YOUR GOAL ->
Exactly and only the lines from the one with "Борфрезы твердосплавные" through the end of the listing are to be transcribed, both ends included.

═══

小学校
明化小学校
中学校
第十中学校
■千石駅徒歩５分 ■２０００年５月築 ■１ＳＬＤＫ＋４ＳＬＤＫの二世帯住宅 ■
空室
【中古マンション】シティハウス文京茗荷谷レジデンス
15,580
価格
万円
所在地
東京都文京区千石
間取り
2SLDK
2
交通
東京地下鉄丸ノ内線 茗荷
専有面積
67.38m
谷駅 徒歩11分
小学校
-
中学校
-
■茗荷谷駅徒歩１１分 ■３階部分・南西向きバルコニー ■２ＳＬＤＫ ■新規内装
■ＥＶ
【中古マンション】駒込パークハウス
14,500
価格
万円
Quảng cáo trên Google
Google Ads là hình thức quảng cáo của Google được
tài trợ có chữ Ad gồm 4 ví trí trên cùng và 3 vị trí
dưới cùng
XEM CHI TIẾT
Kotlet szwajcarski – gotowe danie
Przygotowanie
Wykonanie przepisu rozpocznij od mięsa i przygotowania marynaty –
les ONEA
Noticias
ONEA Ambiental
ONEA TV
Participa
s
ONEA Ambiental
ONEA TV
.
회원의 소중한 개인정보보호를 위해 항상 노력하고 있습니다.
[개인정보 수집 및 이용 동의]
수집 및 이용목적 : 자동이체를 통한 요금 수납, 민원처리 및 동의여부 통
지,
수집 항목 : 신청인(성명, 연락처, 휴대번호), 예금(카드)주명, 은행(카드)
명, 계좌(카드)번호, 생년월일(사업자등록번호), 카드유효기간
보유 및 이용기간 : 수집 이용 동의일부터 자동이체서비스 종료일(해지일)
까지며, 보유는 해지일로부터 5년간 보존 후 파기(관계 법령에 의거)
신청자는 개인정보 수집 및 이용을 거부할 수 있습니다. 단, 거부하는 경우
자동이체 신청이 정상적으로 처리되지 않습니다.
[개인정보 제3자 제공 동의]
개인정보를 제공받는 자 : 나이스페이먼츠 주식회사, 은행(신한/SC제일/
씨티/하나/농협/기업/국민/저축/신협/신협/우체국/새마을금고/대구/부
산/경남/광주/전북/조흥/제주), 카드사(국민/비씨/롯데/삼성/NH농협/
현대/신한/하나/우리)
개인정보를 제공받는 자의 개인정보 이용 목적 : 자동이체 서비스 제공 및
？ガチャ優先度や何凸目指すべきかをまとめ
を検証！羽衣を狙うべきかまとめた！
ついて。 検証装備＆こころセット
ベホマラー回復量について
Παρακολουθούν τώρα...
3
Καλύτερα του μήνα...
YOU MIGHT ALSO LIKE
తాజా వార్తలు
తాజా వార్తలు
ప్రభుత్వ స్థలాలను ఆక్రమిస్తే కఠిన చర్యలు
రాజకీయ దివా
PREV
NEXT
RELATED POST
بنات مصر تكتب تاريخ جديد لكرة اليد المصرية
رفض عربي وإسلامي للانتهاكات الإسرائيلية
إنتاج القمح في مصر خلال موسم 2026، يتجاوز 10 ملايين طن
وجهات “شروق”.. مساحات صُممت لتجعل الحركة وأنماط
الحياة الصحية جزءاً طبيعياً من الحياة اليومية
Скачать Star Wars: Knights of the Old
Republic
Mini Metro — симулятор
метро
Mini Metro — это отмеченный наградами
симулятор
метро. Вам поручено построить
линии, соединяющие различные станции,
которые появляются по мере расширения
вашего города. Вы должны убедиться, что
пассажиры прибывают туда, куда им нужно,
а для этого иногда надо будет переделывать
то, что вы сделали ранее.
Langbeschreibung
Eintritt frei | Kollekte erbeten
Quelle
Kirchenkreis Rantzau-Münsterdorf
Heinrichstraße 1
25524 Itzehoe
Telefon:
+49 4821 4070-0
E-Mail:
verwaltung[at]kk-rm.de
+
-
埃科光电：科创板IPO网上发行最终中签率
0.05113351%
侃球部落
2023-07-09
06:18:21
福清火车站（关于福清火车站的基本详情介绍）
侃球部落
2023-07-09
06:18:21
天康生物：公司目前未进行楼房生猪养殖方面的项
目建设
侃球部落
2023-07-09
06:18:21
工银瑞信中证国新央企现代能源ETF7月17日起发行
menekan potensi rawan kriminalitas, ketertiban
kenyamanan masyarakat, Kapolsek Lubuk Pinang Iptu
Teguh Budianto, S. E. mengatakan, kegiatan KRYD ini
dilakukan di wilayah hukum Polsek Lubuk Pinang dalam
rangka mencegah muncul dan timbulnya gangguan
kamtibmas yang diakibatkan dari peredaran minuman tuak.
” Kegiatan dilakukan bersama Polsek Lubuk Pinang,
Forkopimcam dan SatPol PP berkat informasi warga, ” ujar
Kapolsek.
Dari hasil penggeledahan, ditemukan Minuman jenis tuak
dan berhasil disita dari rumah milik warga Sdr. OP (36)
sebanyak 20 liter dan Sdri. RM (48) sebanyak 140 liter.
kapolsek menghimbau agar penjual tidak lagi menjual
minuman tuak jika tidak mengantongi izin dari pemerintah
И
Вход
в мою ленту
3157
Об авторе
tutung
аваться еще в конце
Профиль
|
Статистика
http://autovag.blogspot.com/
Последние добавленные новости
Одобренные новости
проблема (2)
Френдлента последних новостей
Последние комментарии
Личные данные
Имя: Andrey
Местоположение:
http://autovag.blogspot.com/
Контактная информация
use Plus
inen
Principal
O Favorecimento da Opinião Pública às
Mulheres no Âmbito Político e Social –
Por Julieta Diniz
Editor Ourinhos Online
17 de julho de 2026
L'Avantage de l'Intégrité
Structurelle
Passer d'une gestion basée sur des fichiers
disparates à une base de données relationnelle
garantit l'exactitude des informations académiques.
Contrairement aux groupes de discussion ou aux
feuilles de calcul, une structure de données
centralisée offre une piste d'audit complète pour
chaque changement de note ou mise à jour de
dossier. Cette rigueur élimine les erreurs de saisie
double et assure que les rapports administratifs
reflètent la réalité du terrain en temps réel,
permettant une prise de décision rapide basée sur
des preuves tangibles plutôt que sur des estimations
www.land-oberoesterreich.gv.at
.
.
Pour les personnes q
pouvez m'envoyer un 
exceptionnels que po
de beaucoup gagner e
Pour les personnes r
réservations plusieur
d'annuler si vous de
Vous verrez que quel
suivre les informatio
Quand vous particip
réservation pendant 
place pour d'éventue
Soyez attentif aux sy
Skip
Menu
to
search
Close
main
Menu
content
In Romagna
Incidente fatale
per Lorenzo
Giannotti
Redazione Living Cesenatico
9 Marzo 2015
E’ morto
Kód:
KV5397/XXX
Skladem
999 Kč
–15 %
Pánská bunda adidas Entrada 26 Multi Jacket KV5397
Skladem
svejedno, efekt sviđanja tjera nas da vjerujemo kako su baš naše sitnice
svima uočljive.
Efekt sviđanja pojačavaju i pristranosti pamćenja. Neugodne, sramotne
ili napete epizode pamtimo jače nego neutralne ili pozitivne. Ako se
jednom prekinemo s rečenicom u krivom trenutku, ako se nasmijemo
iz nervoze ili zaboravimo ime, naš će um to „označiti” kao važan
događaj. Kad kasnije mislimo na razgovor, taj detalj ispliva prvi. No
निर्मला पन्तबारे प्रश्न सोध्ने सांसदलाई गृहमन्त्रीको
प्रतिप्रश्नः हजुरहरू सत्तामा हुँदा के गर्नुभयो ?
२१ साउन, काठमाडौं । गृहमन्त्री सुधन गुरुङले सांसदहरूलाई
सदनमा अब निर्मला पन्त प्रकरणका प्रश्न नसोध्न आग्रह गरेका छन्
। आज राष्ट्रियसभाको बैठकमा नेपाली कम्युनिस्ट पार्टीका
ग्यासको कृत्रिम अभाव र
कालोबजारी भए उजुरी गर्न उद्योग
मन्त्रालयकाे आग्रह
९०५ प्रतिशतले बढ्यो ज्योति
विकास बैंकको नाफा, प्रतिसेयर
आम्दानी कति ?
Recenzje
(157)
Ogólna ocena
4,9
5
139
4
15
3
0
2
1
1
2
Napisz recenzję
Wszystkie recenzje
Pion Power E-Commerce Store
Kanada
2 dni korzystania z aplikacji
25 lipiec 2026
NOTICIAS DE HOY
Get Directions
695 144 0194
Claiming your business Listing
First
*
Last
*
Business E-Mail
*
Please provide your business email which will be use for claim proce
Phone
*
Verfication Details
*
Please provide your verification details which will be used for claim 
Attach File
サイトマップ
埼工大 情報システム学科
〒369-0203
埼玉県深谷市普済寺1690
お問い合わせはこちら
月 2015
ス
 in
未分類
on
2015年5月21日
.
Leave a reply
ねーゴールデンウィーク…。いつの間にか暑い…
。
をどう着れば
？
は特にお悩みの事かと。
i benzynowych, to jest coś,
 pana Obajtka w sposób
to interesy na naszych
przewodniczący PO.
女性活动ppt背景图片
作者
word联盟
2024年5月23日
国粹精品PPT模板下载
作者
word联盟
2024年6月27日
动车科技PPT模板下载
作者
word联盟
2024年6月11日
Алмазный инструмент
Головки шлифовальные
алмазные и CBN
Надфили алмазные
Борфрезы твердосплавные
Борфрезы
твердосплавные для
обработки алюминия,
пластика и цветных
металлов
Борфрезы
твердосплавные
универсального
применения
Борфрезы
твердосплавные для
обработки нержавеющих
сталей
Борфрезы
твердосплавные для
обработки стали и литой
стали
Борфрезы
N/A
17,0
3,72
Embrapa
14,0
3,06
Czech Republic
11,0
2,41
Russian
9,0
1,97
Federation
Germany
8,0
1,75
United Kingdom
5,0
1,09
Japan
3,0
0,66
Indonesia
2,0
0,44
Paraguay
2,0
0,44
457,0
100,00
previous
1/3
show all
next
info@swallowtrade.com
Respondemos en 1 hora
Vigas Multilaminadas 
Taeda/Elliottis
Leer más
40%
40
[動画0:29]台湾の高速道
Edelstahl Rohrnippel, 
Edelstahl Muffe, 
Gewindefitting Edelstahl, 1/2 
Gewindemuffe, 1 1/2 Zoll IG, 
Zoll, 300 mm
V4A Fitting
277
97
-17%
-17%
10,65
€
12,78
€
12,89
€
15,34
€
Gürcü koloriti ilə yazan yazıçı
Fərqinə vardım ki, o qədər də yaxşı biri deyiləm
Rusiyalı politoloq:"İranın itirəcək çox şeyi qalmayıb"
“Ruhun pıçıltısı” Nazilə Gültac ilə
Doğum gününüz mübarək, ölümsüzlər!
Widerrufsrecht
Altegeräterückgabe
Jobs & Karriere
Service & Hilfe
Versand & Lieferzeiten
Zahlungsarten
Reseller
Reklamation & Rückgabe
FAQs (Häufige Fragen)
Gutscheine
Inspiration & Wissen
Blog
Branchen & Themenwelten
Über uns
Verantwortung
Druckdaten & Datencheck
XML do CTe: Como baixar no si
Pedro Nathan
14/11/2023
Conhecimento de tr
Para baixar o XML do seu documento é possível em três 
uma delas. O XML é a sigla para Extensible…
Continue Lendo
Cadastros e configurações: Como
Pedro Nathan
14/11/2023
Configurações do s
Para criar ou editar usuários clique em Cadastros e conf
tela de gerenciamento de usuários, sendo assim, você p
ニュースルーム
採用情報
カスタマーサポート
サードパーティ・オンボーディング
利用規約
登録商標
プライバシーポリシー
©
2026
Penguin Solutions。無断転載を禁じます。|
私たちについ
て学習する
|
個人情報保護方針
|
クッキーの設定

═══

REPLY TO THE EXERCISE ->
Борфрезы твердосплавные
Борфрезы
твердосплавные для
обработки алюминия,
пластика и цветных
металлов
Борфрезы
твердосплавные
универсального
применения
Борфрезы
твердосплавные для
обработки нержавеющих
сталей
Борфрезы
твердосплавные для
обработки стали и литой
стали
Борфрезы
N/A
17,0
3,72
Embrapa
14,0
3,06
Czech Republic
11,0
2,41
Russian
9,0
1,97
Federation
Germany
8,0
1,75
United Kingdom
5,0
1,09
Japan
3,0
0,66
Indonesia
2,0
0,44
Paraguay
2,0
0,44
457,0
100,00
previous
1/3
show all
next
info@swallowtrade.com
Respondemos en 1 hora
Vigas Multilaminadas 
Taeda/Elliottis
Leer más
40%
40
[動画0:29]台湾の高速道
Edelstahl Rohrnippel, 
Edelstahl Muffe, 
Gewindefitting Edelstahl, 1/2 
Gewindemuffe, 1 1/2 Zoll IG, 
Zoll, 300 mm
V4A Fitting
277
97
-17%
-17%
10,65
€
12,78
€
12,89
€
15,34
€
Gürcü koloriti ilə yazan yazıçı
Fərqinə vardım ki, o qədər də yaxşı biri deyiləm
Rusiyalı politoloq:"İranın itirəcək çox şeyi qalmayıb"
“Ruhun pıçıltısı” Nazilə Gültac ilə
Doğum gününüz mübarək, ölümsüzlər!
Widerrufsrecht
Altegeräterückgabe
Jobs & Karriere
Service & Hilfe
Versand & Lieferzeiten
Zahlungsarten
Reseller
Reklamation & Rückgabe
FAQs (Häufige Fragen)
Gutscheine
Inspiration & Wissen
Blog
Branchen & Themenwelten
Über uns
Verantwortung
Druckdaten & Datencheck
XML do CTe: Como baixar no si
Pedro Nathan
14/11/2023
Conhecimento de tr
Para baixar o XML do seu documento é possível em três 
uma delas. O XML é a sigla para Extensible…
Continue Lendo
Cadastros e configurações: Como
Pedro Nathan
14/11/2023
Configurações do s
Para criar ou editar usuários clique em Cadastros e conf
tela de gerenciamento de usuários, sendo assim, você p
ニュースルーム
採用情報
カスタマーサポート
サードパーティ・オンボーディング
利用規約
登録商標
プライバシーポリシー
©
2026
Penguin Solutions。無断転載を禁じます。|
私たちについ
て学習する
|
個人情報保護方針
|
クッキーの設定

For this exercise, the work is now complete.